アクジョは左手の薬指に輝く婚約指輪を眺めて、ふさぎ込んだ気持ちの清浄化をこころみている。俺はふと尋ねた。
「アクジョはいつカイザ王子と出会ったんだ? どうやって婚約までこぎつけたんだ? 良ければ聞かせてほしいんだけど」
彼女は指輪の宝石を見つめつつ語り出す。
「あれは私が8歳の頃よ。私には両親が定めた許嫁がいたの。名をイナーズと言って、地方貴族の次男だったわ。商家の両親は一人娘の私を使って、特権階級と家族関係を持ちたがっていた。貴族の方も多額の金が転がり込む契機になることから、大賛成で早々と婚約を決めてしまったの」
政略結婚というやつか。俺の住んでた日本では絶滅しかかっている方式だが……
「それで将来の結婚を見すえて、私はその貴族の元に数週間ほど逗留することになったわ。その時よ。カイザ王子様と出会ったのは……」
アクジョの横顔がなごみ、はるか昔を懐かしむ気配が生じた。
「カイザ王子様は私より一つ年上の9歳だった。勉学のためにイナーズの館に留学していたの。私は彼の知性、品格、容姿に驚かされたわ。王家の血筋を誇りに思い、みずからを律してやまないカイザ王子様は、たちまち私の憧れとなった。カイザ王子様、イナーズ、私の3人は、よく学んでよく遊んだわ。そうして数週間が過ぎ去った……」
しばしの沈黙は当時の幸福を思い返していたからか。ややあって続ける。
「私はいったんこの王都に戻ったわ。カイザ王子様もまた、留学を終えて王城に帰還したの。それから6年が経ち、私がいよいよイナーズの元に嫁ぐとなった際、突然生じた展開に私は驚いたわ」
アクジョは俺の方を向いて肩をつかんできた。色あせない興奮がぶり返してきたらしい。
「何と王子様が、私と私の財閥のことを思い出して、結婚できないものだろうかと持ちかけてきたの! 彼は当時15歳。騎士叙勲を授かって、独り立ちしようって時だったから、きっとそんなことを言い出したのね」
「と言うと?」
「ゼイタク王国国王シャシ三世は、台頭する貴族や大商人の突き上げに苦しまれていたわ。
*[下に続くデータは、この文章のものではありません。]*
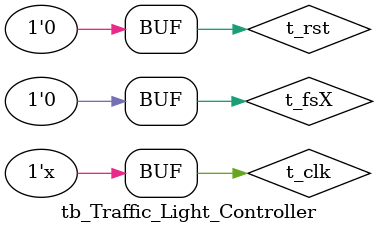
<source format=v>
`timescale 1ns/1ps

module tb_Traffic_Light_Controller;

reg t_clk;
reg t_rst;
reg t_fsX;
wire[1:0] t_hwy_TL;
wire[1:0] t_fwy_TL;

Traffic_Light_Controller t_TLC
(
	.clk(t_clk),
	.rst(t_rst),
	.farm_sensor_X(t_fsX),
	.hwy_TL(t_hwy_TL),
	.fwy_TL(t_fwy_TL)
);

initial
begin
	t_clk = 1'b1;
	t_rst = 1'b1;
	t_fsX = 1'b0;
	// ST : S0, NST : S0, hwy : GREEN, fwy : RED
end

always
begin
	#5 t_clk = ~t_clk;
end

initial
begin
	#10 t_fsX = 1'b0; t_rst = 1'b0;
	// No car in fwy
	#30 t_fsX = 1'b1; 
	// car appear in fwy
	#40 t_fsX = 1'b0;
	// car had gone in fwy
	#40 t_fsX = 1'b1;
	#5  t_fsX = 1'b0;
	// Sensor malfunction
	#25 t_fsX = 1'b1;
	// car appear in fwy
	#30 t_fsX = 1'b1; t_rst = 1'b1;
	#5  t_rst = 1'b0;
	// Lightining Strike the Controller
	#25 t_fsX = 1'b0;
	// car had gone in fwy
end

endmodule

</source>
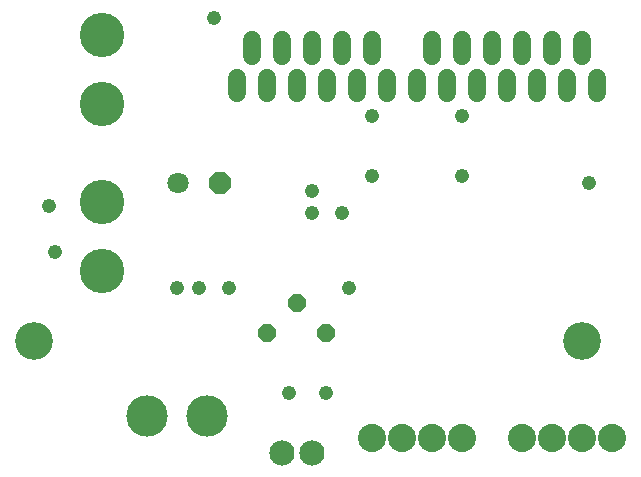
<source format=gbs>
G75*
G70*
%OFA0B0*%
%FSLAX24Y24*%
%IPPOS*%
%LPD*%
%AMOC8*
5,1,8,0,0,1.08239X$1,22.5*
%
%ADD10C,0.0595*%
%ADD11C,0.0940*%
%ADD12OC8,0.0600*%
%ADD13OC8,0.0710*%
%ADD14C,0.0710*%
%ADD15C,0.0840*%
%ADD16C,0.1480*%
%ADD17C,0.1380*%
%ADD18C,0.1261*%
%ADD19C,0.0476*%
D10*
X009930Y014415D02*
X009930Y014930D01*
X010430Y015680D02*
X010430Y016195D01*
X011430Y016195D02*
X011430Y015680D01*
X010930Y014930D02*
X010930Y014415D01*
X011930Y014415D02*
X011930Y014930D01*
X012430Y015680D02*
X012430Y016195D01*
X013430Y016195D02*
X013430Y015680D01*
X012930Y014930D02*
X012930Y014415D01*
X013930Y014415D02*
X013930Y014930D01*
X014430Y015680D02*
X014430Y016195D01*
X014930Y014930D02*
X014930Y014415D01*
X015930Y014415D02*
X015930Y014930D01*
X016430Y015680D02*
X016430Y016195D01*
X017430Y016195D02*
X017430Y015680D01*
X016930Y014930D02*
X016930Y014415D01*
X017930Y014415D02*
X017930Y014930D01*
X018430Y015680D02*
X018430Y016195D01*
X019430Y016195D02*
X019430Y015680D01*
X018930Y014930D02*
X018930Y014415D01*
X019930Y014415D02*
X019930Y014930D01*
X020430Y015680D02*
X020430Y016195D01*
X021430Y016195D02*
X021430Y015680D01*
X020930Y014930D02*
X020930Y014415D01*
X021930Y014415D02*
X021930Y014930D01*
D11*
X021430Y002930D03*
X020430Y002930D03*
X019430Y002930D03*
X017430Y002930D03*
X016430Y002930D03*
X015430Y002930D03*
X014430Y002930D03*
X022430Y002930D03*
D12*
X012920Y006430D03*
X011930Y007430D03*
X010940Y006430D03*
D13*
X009380Y011430D03*
D14*
X007980Y011430D03*
D15*
X011430Y002430D03*
X012430Y002430D03*
D16*
X005430Y008493D03*
X005430Y010793D03*
X005430Y014067D03*
X005430Y016367D03*
D17*
X006930Y003680D03*
X008930Y003680D03*
D18*
X003180Y006180D03*
X021430Y006180D03*
D19*
X021680Y011430D03*
X017430Y011680D03*
X017430Y013680D03*
X014430Y013680D03*
X014430Y011680D03*
X013430Y010430D03*
X012430Y010430D03*
X012430Y011180D03*
X013680Y007930D03*
X009680Y007930D03*
X008680Y007930D03*
X007930Y007930D03*
X003868Y009118D03*
X003680Y010680D03*
X009180Y016930D03*
X011680Y004430D03*
X012920Y004430D03*
M02*

</source>
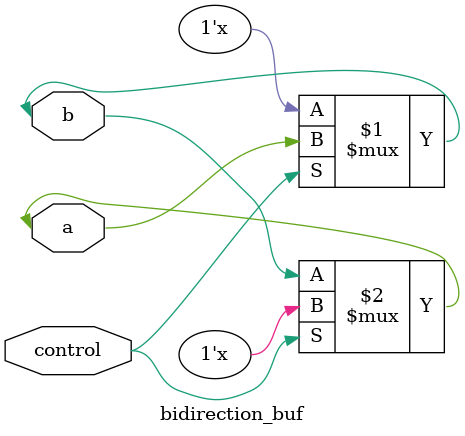
<source format=v>
module bidirection_buf(inout a,b, input control);

bufif1(b,a,control);
bufif0(a,b,control);

endmodule

</source>
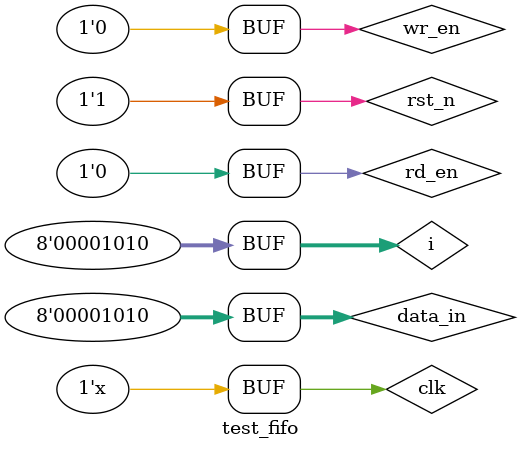
<source format=v>
`timescale 1ns / 1ps


module test_fifo(

    );

    reg rst_n;
    reg clk;
    reg wr_en;
    reg rd_en;
    reg [7:0] data_in;
    wire[7:0] data_out;
    wire full;
    wire empty;

    reg [7:0] i;


    initial begin
        rst_n = 0;
        clk = 0;
        wr_en = 0;
        rd_en = 0;

        #100
        rst_n = 1;

        #20
        wr_en = 1;
        data_in = 8'h00;


        for ( i= 0; i<10; i = i+1) begin
            #10
            data_in = data_in + 1;
        end

        #10
        wr_en = 0;

        #20
        rd_en = 1;

        #40
        rd_en = 0;

    end

    always #5 clk = ~clk;

    fifo_generator_0 fifo_inst(
        .srst(~rst_n),
        .clk(clk),
        .din(data_in),
        .wr_en(wr_en),
        .rd_en(rd_en),
        .dout(data_out),
        .full(full),
        .empty(empty)
    );

endmodule

</source>
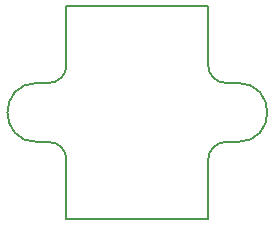
<source format=gbr>
G04 #@! TF.GenerationSoftware,KiCad,Pcbnew,(5.1.0-0)*
G04 #@! TF.CreationDate,2019-06-18T08:50:15-07:00*
G04 #@! TF.ProjectId,airdata,61697264-6174-4612-9e6b-696361645f70,rev?*
G04 #@! TF.SameCoordinates,Original*
G04 #@! TF.FileFunction,Profile,NP*
%FSLAX46Y46*%
G04 Gerber Fmt 4.6, Leading zero omitted, Abs format (unit mm)*
G04 Created by KiCad (PCBNEW (5.1.0-0)) date 2019-06-18 08:50:15*
%MOMM*%
%LPD*%
G04 APERTURE LIST*
%ADD10C,0.150000*%
G04 APERTURE END LIST*
D10*
X32500000Y-50500000D02*
X33500000Y-50500000D01*
X32500000Y-55500000D02*
X33500000Y-55500000D01*
X48500000Y-55500000D02*
X49500000Y-55500000D01*
X48500000Y-50500000D02*
X49500000Y-50500000D01*
X47000000Y-49000000D02*
X47000000Y-44000000D01*
X35000000Y-49000000D02*
X35000000Y-44000000D01*
X33500000Y-55500000D02*
G75*
G02X35000000Y-57000000I0J-1500000D01*
G01*
X47000000Y-57000000D02*
G75*
G02X48500000Y-55500000I1500000J0D01*
G01*
X48500000Y-50500000D02*
G75*
G02X47000000Y-49000000I0J1500000D01*
G01*
X35000000Y-49000000D02*
G75*
G02X33500000Y-50500000I-1500000J0D01*
G01*
X49500000Y-50500000D02*
G75*
G02X49500000Y-55500000I0J-2500000D01*
G01*
X32500000Y-55500000D02*
G75*
G02X32500000Y-50500000I0J2500000D01*
G01*
X47000000Y-62000000D02*
X35000000Y-62000000D01*
X47000000Y-62000000D02*
X47000000Y-57000000D01*
X35000000Y-44000000D02*
X47000000Y-44000000D01*
X35000000Y-57000000D02*
X35000000Y-62000000D01*
M02*

</source>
借金こそないものの、いずれ強力な後ろ盾は必要だったの。つまりカイザ王子様は私をめとることで、私の財閥の助力を得たいと考えたの」
「それじゃ、イナーズと婚約したのと同じ、政略結婚じゃないか?」
アクジョは激しく首を振った。
「似たような財閥、似たような令嬢ならごまんといるわ。でもカイザ王子様は、幼き日のあの数週間だけ共に過ごした私を、相手に選んでくださったのよ! ねえ分からない? 彼もずっと私を好いていてくださったのよ!」
まるで夢見る乙女のように、アクジョは自己陶酔した。
「イナーズの親は相手が王家だけに、私との許嫁を解消したわ。そうして話はトントン拍子に進んで、1年前、私はカイザ王子様より婚約指輪をいただいたの。それがこれよ。ねえ分かるでしょ?」
俺は目の前に薬指を突き出され、じっくり鑑賞させられた。相当高価そうだとは、俺でも理解できる。
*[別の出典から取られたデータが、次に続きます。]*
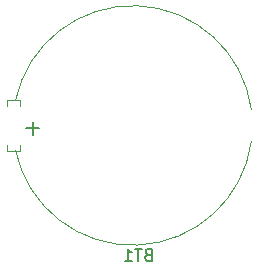
<source format=gbr>
%TF.GenerationSoftware,KiCad,Pcbnew,8.0.3*%
%TF.CreationDate,2024-08-11T15:35:30-05:00*%
%TF.ProjectId,tetrisBusinessCard,74657472-6973-4427-9573-696e65737343,rev?*%
%TF.SameCoordinates,Original*%
%TF.FileFunction,Legend,Bot*%
%TF.FilePolarity,Positive*%
%FSLAX46Y46*%
G04 Gerber Fmt 4.6, Leading zero omitted, Abs format (unit mm)*
G04 Created by KiCad (PCBNEW 8.0.3) date 2024-08-11 15:35:30*
%MOMM*%
%LPD*%
G01*
G04 APERTURE LIST*
%ADD10C,0.150000*%
%ADD11C,0.120000*%
G04 APERTURE END LIST*
D10*
X191395714Y-86181009D02*
X191252857Y-86228628D01*
X191252857Y-86228628D02*
X191205238Y-86276247D01*
X191205238Y-86276247D02*
X191157619Y-86371485D01*
X191157619Y-86371485D02*
X191157619Y-86514342D01*
X191157619Y-86514342D02*
X191205238Y-86609580D01*
X191205238Y-86609580D02*
X191252857Y-86657200D01*
X191252857Y-86657200D02*
X191348095Y-86704819D01*
X191348095Y-86704819D02*
X191729047Y-86704819D01*
X191729047Y-86704819D02*
X191729047Y-85704819D01*
X191729047Y-85704819D02*
X191395714Y-85704819D01*
X191395714Y-85704819D02*
X191300476Y-85752438D01*
X191300476Y-85752438D02*
X191252857Y-85800057D01*
X191252857Y-85800057D02*
X191205238Y-85895295D01*
X191205238Y-85895295D02*
X191205238Y-85990533D01*
X191205238Y-85990533D02*
X191252857Y-86085771D01*
X191252857Y-86085771D02*
X191300476Y-86133390D01*
X191300476Y-86133390D02*
X191395714Y-86181009D01*
X191395714Y-86181009D02*
X191729047Y-86181009D01*
X190871904Y-85704819D02*
X190300476Y-85704819D01*
X190586190Y-86704819D02*
X190586190Y-85704819D01*
X189443333Y-86704819D02*
X190014761Y-86704819D01*
X189729047Y-86704819D02*
X189729047Y-85704819D01*
X189729047Y-85704819D02*
X189824285Y-85847676D01*
X189824285Y-85847676D02*
X189919523Y-85942914D01*
X189919523Y-85942914D02*
X190014761Y-85990533D01*
X182213428Y-75491700D02*
X181070571Y-75491700D01*
X181641999Y-76063128D02*
X181641999Y-74920271D01*
D11*
%TO.C,BT1*%
X179460000Y-73600000D02*
X179460000Y-73100000D01*
X179460000Y-76900000D02*
X179460000Y-77400000D01*
X180610000Y-73100000D02*
X179460000Y-73100000D01*
X180610000Y-73600000D02*
X180610000Y-73100000D01*
X180610000Y-76900000D02*
X180610000Y-77400000D01*
X180610000Y-77400000D02*
X179460000Y-77400000D01*
X180200000Y-73100000D02*
G75*
G02*
X200160000Y-73900000I9909758J-2152544D01*
G01*
X200160000Y-76600000D02*
G75*
G02*
X180200000Y-77400000I-10050242J1352544D01*
G01*
%TD*%
M02*

</source>
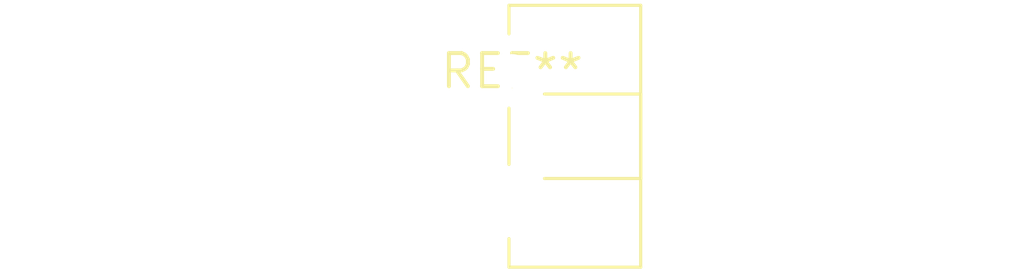
<source format=kicad_pcb>
(kicad_pcb (version 20240108) (generator pcbnew)

  (general
    (thickness 1.6)
  )

  (paper "A4")
  (layers
    (0 "F.Cu" signal)
    (31 "B.Cu" signal)
    (32 "B.Adhes" user "B.Adhesive")
    (33 "F.Adhes" user "F.Adhesive")
    (34 "B.Paste" user)
    (35 "F.Paste" user)
    (36 "B.SilkS" user "B.Silkscreen")
    (37 "F.SilkS" user "F.Silkscreen")
    (38 "B.Mask" user)
    (39 "F.Mask" user)
    (40 "Dwgs.User" user "User.Drawings")
    (41 "Cmts.User" user "User.Comments")
    (42 "Eco1.User" user "User.Eco1")
    (43 "Eco2.User" user "User.Eco2")
    (44 "Edge.Cuts" user)
    (45 "Margin" user)
    (46 "B.CrtYd" user "B.Courtyard")
    (47 "F.CrtYd" user "F.Courtyard")
    (48 "B.Fab" user)
    (49 "F.Fab" user)
    (50 "User.1" user)
    (51 "User.2" user)
    (52 "User.3" user)
    (53 "User.4" user)
    (54 "User.5" user)
    (55 "User.6" user)
    (56 "User.7" user)
    (57 "User.8" user)
    (58 "User.9" user)
  )

  (setup
    (pad_to_mask_clearance 0)
    (pcbplotparams
      (layerselection 0x00010fc_ffffffff)
      (plot_on_all_layers_selection 0x0000000_00000000)
      (disableapertmacros false)
      (usegerberextensions false)
      (usegerberattributes false)
      (usegerberadvancedattributes false)
      (creategerberjobfile false)
      (dashed_line_dash_ratio 12.000000)
      (dashed_line_gap_ratio 3.000000)
      (svgprecision 4)
      (plotframeref false)
      (viasonmask false)
      (mode 1)
      (useauxorigin false)
      (hpglpennumber 1)
      (hpglpenspeed 20)
      (hpglpendiameter 15.000000)
      (dxfpolygonmode false)
      (dxfimperialunits false)
      (dxfusepcbnewfont false)
      (psnegative false)
      (psa4output false)
      (plotreference false)
      (plotvalue false)
      (plotinvisibletext false)
      (sketchpadsonfab false)
      (subtractmaskfromsilk false)
      (outputformat 1)
      (mirror false)
      (drillshape 1)
      (scaleselection 1)
      (outputdirectory "")
    )
  )

  (net 0 "")

  (footprint "Potentiometer_ACP_CA9-H2,5_Horizontal" (layer "F.Cu") (at 0 0))

)

</source>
「以来、私とカイザ王子様は食事会や舞踏会、騎馬槍試合や各種式典で、心ゆくまで楽しい会話を積み上げてきたわ。そうよ、私とカイザ王子様との間には、他人が割り込めない歴史があるのよ」
正面に向き直ったアクジョは、自分に言い聞かせるようにブツブツとつぶやく。
「そうよ、そうに決まってる。たかがメス猫1匹のために崩されるような、そんなもろい関係じゃないわ、私たちは。うん。何だ、心配して損した」
まくし立てているうち、自分で自分の機嫌を直したらしい。女というのはよく分からん生き物だ。